= SELECTED EXTRACT =

- 1992 Broadway Playbill
- Music: Daniel Levine
- Lyrics: Peter Kellogg
- Book: Peter Kellogg
- Basis: Leo Tolstoy novel Anna Karenina
- Productions: 1992 Broadway

= Anna Karenina (musical) =

1992 musical

Anna Karenina is a 1992 musical with a book and lyrics by Peter Kellogg and music by Daniel Levine.

Based on the classic 1877 Leo Tolstoy novel of the same name, it focuses on the tragic title character, a fashionable but unhappily married woman, and her ill-fated liaison with Count Vronsky, which ultimately leads to her downfall. The production premiered in 1992 on Broadway at the Circle in the Square Theatre.

==Synopsis==
In 1870s Russia, Anna Karenina is a virtuous woman married to a government official 15 years older than she. Anna falls in love with the handsome and charming Count Alexei Vronsky, but she is torn by her loyalty to her husband and small son.

Meanwhile, Vronsky had first courted Ekaterina "Kitty" Alexandrovna Shcherbatsky, who chose him over gentleman farmer Konstantin Dmitrievich Levin. When Vronsky falls in love with Anna instead, Kitty becomes ill, and Levin, heartsick, withdraws to his country estate. Kitty and Levin finally declare their love for each other.

Anna's choice of love over duty leads to tragedy: Her affair with Vronsky is revealed, and she is shunned; eventually, she throws herself in front of an oncoming train.

== Original cast and characters ==

| Character | Broadway (1992) |
|---|---|
| Anna Karenina | Ann Crumb |
| Konstantin Levin | Gregg Edelman |
| Alexei Karenin | John Cunningham |
| Kitty Alexandrovna | Melissa Errico |
| Stiva Arkadyevich | Jerry Lanning |
| Alexis Vronsky | Scott Wentworth |
| Seryozha Karenin | Erik Houston Saari |
| Korunsky | Gabriel Barre |
| Annushka | Darcy Pulliam |

==Musical numbers==

- Act I
Prologue: St. Petersburg Train Station
- On a Train – Anna, Vronsky, Levin, Chorus
Scene 1: Moscow train station, next morning
- There's More to Life Than Love – Stiva and Anna
Scene 2: – Kitty Scherbatsky's house, later the same day
- How Awful – Kitty
- Would You? – Levin
- In a Room – Levin, Kitty, Anna, Vronsky
Scene 3: A ball, a few days later
- Waltza and Mazurka – Anna, Kitty, Vronsky, Stiva, Chorus
Scene 4: A small station between Moscow and St. Petersburg, the next night
Scene 5: Anna's house in St. Petersburg
- Nothing Has Changed – Anna
Scene 6: Prince Tversky's home, that night
- Lowlands – Basso
Scene 7: Croquet Lawn, several weeks later
- Rumors – Chorus
Scene 8: Kitty's house
- How Many Men? – Kitty
Scene 9: A small dance in St. Petersburg
- We Were Dancing – Vronsky
Scene 10: On the way home
- I'm Lost – Anna
Scene 11: Anna's house
- Karenin's List – Karenin
Scene 12: Vronsky's apartment
- Waiting for You – Anna and Vronsky

- Act II
Scene 1: Anna's house, three months later
- This Can't Go On – Anna, Vronsky, Karenin
Scene 2: Levin's estate and Italy
- Peasant's Idyll – Chorus
- That Will Serve Her Right – Levin
Scene 3: A villa in Rome
- Everything's Fine – Anna and Vronsky
Scene 4: Kitty's house
- Would You (Reprise) – Levin and Kitty
Scene 5: A hotel in Moscow
- Everything's Fine (Reprise) – Anna
Scene 6: Karenin's house
- Only at Night – Karenin
Scene 7: St. Petersburg Train Station
- Finale – Anna and Chorus

A recording of the musical released on August 7, 2007, stars Melissa Errico as Anna, Gregg Edelman as Levin, Brian d'Arcy James as Vronsky, Jeff McCarthy as Karenin, Marc Kudisch as Oblonsky and Kerry Butler as Kitty.

= TASK PROMPT =
Condense the paragraph of the Anna Karenina musical article above that begins "Based on the classic 1877 Leo Tolstoy novel" into a short bulleted list that keeps its main facts.

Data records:
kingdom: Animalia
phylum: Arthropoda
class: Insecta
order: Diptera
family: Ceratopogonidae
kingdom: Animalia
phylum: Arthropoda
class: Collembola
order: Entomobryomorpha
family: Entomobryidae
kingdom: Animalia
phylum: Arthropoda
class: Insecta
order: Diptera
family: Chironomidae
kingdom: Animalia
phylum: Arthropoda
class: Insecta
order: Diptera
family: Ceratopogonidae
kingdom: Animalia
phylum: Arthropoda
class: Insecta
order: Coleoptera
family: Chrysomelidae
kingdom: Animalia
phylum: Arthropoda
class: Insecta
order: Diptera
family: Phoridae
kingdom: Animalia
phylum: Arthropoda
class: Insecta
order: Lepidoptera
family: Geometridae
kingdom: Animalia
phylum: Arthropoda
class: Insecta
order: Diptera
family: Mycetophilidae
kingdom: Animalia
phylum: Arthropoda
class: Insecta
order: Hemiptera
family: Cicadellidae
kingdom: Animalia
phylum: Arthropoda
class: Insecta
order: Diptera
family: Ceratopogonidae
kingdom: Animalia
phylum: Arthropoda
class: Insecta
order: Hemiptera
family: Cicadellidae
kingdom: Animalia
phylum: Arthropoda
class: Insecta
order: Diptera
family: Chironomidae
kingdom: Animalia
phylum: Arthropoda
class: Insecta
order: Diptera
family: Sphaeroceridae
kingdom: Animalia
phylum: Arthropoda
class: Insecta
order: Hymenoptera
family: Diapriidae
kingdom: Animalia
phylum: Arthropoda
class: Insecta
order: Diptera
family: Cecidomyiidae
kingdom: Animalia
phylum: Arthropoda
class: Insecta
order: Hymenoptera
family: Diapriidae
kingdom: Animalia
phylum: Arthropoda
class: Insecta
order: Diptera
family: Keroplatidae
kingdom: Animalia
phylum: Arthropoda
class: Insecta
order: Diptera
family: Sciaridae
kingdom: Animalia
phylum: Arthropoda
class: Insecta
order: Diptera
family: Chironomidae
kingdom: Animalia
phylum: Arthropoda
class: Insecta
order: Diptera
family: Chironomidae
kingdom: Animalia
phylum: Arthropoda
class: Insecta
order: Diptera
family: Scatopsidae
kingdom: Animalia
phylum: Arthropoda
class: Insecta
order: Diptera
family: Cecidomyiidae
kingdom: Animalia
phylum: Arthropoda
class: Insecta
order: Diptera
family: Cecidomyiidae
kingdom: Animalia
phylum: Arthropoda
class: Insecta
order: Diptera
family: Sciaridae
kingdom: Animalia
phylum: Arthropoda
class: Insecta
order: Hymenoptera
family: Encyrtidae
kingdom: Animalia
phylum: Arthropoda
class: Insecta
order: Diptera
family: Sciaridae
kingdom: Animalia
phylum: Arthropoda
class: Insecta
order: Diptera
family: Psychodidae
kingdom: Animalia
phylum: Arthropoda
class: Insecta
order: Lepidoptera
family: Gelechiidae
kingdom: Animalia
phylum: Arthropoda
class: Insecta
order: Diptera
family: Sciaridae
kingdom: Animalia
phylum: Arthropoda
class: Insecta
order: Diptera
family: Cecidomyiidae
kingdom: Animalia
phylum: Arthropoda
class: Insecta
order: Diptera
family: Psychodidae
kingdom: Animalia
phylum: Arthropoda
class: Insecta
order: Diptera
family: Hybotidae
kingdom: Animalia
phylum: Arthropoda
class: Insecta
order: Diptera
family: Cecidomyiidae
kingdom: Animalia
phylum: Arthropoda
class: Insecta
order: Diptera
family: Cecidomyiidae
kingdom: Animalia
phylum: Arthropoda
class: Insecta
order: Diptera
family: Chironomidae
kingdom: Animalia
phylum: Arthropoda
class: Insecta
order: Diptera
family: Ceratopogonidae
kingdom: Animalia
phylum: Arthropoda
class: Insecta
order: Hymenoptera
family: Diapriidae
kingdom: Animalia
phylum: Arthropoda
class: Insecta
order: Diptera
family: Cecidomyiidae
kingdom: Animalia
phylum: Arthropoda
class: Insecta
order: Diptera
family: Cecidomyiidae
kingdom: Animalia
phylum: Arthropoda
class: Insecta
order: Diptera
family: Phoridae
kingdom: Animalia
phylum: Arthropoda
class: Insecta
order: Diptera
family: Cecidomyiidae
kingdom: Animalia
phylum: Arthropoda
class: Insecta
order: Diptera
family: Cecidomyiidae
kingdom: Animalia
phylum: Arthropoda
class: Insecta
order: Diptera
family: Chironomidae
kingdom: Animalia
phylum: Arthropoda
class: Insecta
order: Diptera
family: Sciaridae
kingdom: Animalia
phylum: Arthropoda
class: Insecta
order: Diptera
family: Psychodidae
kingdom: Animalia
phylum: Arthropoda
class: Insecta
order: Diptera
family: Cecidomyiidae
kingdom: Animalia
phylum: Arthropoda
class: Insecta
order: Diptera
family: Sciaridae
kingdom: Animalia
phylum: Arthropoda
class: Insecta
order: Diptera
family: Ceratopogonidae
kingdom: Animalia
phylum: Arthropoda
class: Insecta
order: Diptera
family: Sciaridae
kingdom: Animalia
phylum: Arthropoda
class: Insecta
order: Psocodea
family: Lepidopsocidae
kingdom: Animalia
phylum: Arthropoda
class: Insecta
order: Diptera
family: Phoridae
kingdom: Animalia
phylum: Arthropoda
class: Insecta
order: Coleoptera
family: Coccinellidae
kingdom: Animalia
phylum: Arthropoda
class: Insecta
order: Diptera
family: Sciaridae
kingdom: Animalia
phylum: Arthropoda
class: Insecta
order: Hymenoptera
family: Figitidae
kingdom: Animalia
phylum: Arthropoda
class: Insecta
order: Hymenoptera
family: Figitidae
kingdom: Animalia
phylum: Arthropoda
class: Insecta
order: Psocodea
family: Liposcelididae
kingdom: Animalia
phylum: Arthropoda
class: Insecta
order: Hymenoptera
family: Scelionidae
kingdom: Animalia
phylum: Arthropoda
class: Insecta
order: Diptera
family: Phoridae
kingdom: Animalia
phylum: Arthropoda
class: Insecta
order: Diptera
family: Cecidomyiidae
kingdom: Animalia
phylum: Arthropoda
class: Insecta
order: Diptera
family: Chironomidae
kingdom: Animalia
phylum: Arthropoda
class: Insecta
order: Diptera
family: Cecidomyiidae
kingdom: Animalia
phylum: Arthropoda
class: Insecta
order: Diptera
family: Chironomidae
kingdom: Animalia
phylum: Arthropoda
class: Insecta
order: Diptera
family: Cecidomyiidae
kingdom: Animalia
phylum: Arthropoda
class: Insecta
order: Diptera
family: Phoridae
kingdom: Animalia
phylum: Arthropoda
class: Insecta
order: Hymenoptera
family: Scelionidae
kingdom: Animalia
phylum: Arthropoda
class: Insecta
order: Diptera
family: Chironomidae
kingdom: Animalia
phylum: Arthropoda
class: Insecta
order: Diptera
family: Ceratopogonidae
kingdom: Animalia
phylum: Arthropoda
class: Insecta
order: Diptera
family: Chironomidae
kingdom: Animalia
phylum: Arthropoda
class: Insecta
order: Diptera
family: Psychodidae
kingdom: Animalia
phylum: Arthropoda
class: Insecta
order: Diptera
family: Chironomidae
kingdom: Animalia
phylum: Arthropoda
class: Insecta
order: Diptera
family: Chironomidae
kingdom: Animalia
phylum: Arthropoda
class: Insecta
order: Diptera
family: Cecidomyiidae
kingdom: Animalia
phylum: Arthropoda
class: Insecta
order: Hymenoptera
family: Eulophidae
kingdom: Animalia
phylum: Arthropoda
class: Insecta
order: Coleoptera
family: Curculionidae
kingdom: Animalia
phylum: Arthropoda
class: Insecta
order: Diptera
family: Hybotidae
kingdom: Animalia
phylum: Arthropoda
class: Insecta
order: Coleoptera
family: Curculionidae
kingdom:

= COMPLETE ANSWER =
- Source: Leo Tolstoy's 1877 novel of the same name
- Focus: the tragic title character, a fashionable but unhappily married woman
- Central plot: her ill-fated liaison with Count Vronsky, which leads to her downfall
- Premiere: 1992 on Broadway, at the Circle in the Square Theatre